A muenster of a new club just dropped: the Cheese Club.
Although the club has yet to be officially recognized, its board is already making efforts to get members of the community involved with the club.
Cheese Club’s founder and president Gabriela Cristobal ‘26 said that cheese is a topic that provides an interesting way to connect with others.
“I’m from the Midwest,” Cristobal said. “Cheese, it’s a big thing there.”
The club’s leadership, which refers to itself as the “Charcuterie Board,” consists of vice president Alex Ingraham ‘27, secretary Hannah Byrnes ‘26, treasurer Christian Muisener ‘27 and social media manager Benjamin White ‘27.
The club has an active GroupMe, as well as an Instagram account that has posts dedicated to the “Cheese of the Day.” These posts occur each Monday and Wednesday. The Monday feature is chosen by the club’s board and the Wednesday feature is voted on by club members in the GroupMe.
Each post features an array of fun facts about each spotlighted cheese, leaving no Swiss-esque holes in any follower’s cheese knowledge.
“Since becoming a social media manager I’m in control of the Instagram so all the ‘Cheeses of the Day,’ that’s been me,” White said. “Monday I’ll come up with one of my own that’s lesser known because I figured no one in the GroupMe is gonna suggest that as an option, then I’ll say ‘Alright, what do you guys want for Wednesday?’ and whatever wins I choose, and I’ll try and make some kind of edit off of that.”
According to Ingraham, the club’s online presence has only been growing, the love of cheese spreading around campus like cream cheese on an everything bagel.
“It’s been actually so nice to see the GroupMe just totally, I want to say, skyrocket,” Ingraham said. “What was 20 or 30 [members] a couple of months ago to now being 88.”
Cristobal, White and Ingraham are all excited to start holding actual meetings for Cheese Club. The group hopes that the club can get creative with how they talk about and appreciate cheese.
“Having events with cheese in them, it’s just such a good way to share a bond between people,” Ingraham said. “If you look at any other cheese club at any other school, you will see their events are just stellar. They just have so many people bonding over cheese. People really go crazy over it.”

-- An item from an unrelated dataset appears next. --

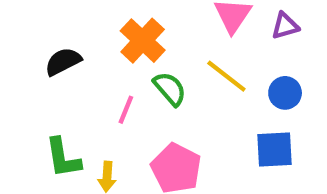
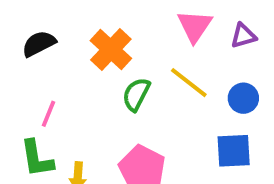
black semicircle: (63, 61) -> (39, 44), moved
green semicircle: (170, 89) -> (136, 94), turned -112
pink line: (126, 110) -> (49, 114), moved

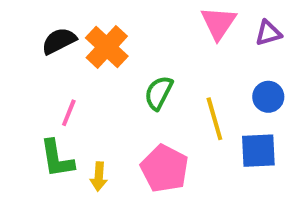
orange cross: (111, 49) -> (107, 47), moved
yellow line: (189, 83) -> (214, 119), moved, turned 36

Cristobal looks forward to holding many cheesy events in the club’s future.
“We’re in talks with the Arts Society about possibly doing some sort of art event centered around cheese,” Cristobal said. “One of the ideas that I had was felt hats of cheese.”
“If we can get it to the point where we can take trips to New York or outside and go to places that are known for their cheese-based dishes or just cheese-making in general that would be really cool,” she continued. “I would love to do that.”